Cat defines herself through the church, and through the lens with which she’s viewed by her parents and her father’s congregation. She’s becoming aware, all at once, that as she grows, the way others value her will shift, especially as someone in a female body. She’s caught between these opposing value systems, and she’s not sure which one she wants to give weight to yet. The inciting tension for her uneasiness is the conflict with her parents, simmering under the surface of the narrative. Cat’s parents are afraid to be witnessed in their imperfection, because they are moral examples for their community. Cat, likewise, is terrified to be witnessed. So much so that she cannot even witness herself. This tension is deepened by the change in her friends, as their value systems have already shifted. Their wealth, their physical appearance, the attention of boys, the destruction of imagination.

In the end, Cat doesn’t throw her rock because she is jealous that Willa is kissing Logan. She throws her rock because something has been taken from her. She has lost something essential to herself and, in the process, made herself vulnerable in a way she has never before been. She has lost the myth of herself, the story she has told to herself about herself for her entire life.

I wanted this story to ask: When is the right time to grow out of childhood? And when our own false image of ourselves dies, what are we left with? And to those questions, I hope the story provides no answers, since I don’t think these questions can be answered. I hope the idea of growing out of childhood in general fills all of us with rage. Because the alternative, adulthood (and gendered adulthood at that), is the destruction of creativity and the destruction of the bizarre.

 


CAITLIN RAE TAYLOR is a writer, editor, and designer based in the southern United States.
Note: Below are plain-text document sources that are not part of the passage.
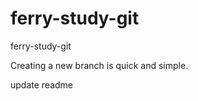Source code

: ferry-study-git
===============

ferry-study-git

Creating a new branch is quick and simple.

update readme
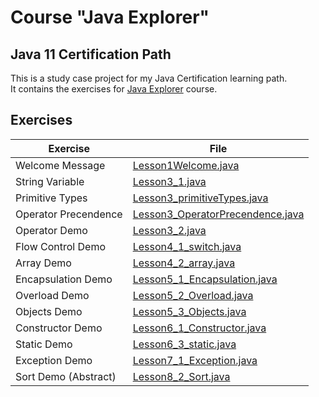 # Course "Java Explorer"
## Java 11 Certification Path
This is a study case project for my Java Certification learning path. <br>
It contains the exercises for <a href="https://github.com/stars/edsonmomm/lists/java-certification" target="_blank">Java Explorer</a> course.

## Exercises
| Exercise             | File                                                                                      |
|----------------------|-------------------------------------------------------------------------------------------|
| Welcome Message      | [Lesson1Welcome.java](src/main/java/lessons/Lesson1Welcome.java)                          |
| String Variable      | [Lesson3_1.java](src/main/java/lessons/Lesson3_1.java)                                    |
| Primitive Types      | [Lesson3_primitiveTypes.java](src/main/java/lessons/Lesson3_primitiveTypes.java)          |
| Operator Precendence | [Lesson3_OperatorPrecendence.java](src/main/java/lessons/Lesson3_OperatorPrecedence.java) |
| Operator Demo        | [Lesson3_2.java](src/main/java/lessons/Lesson3_2.java)                                    |
| Flow Control Demo    | [Lesson4_1_switch.java](src/main/java/lessons/Lesson4_1_switch.java)                      |
| Array Demo           | [Lesson4_2_array.java](src/main/java/lessons/Lesson4_2_array.java)                        |
| Encapsulation Demo   | [Lesson5_1_Encapsulation.java](src/main/java/lessons/Lesson5_1_Encapsulation.java)        |
| Overload Demo        | [Lesson5_2_Overload.java](src/main/java/lessons/Lesson5_2_Overload.java)                  |
| Objects Demo         | [Lesson5_3_Objects.java](src/main/java/lessons/Lesson5_3_Objects.java)                    |
| Constructor Demo     | [Lesson6_1_Constructor.java](src/main/java/lessons/Lesson6_1_Constructor.java)            |
| Static Demo          | [Lesson6_3_static.java](src/main/java/lessons/Lesson6_3_static.java)                      |
| Exception Demo       | [Lesson7_1_Exception.java](src/main/java/lessons/Lesson7_1_Exception.java)                |
| Sort Demo (Abstract) | [Lesson8_2_Sort.java](src/main/java/lessons/Lesson8_2_Sort.java)                          |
She earned her MFA in fiction from the University of North Carolina Wilmington where she served as the fiction editor for Ecotone and the publishing assistant for Lookout Books. She has also worked with nonprofit press Milkweed Editions and was a resident at the Taleamor Park Writers and Artists Residency near La Porte, Indiana. She is currently the editor of Southern Humanities Review and the art director/designer for Press Pause Press. Her fiction, book reviews, and interviews can be found or are forthcoming in Cotton Xenomorph, Pacifica Literary ReviewThe Adroit JournalHobartMoon City Review, the Alabama Writers’ Forum, Southern Humanities Review online, and Germ Magazine. She is at work on a short story collection.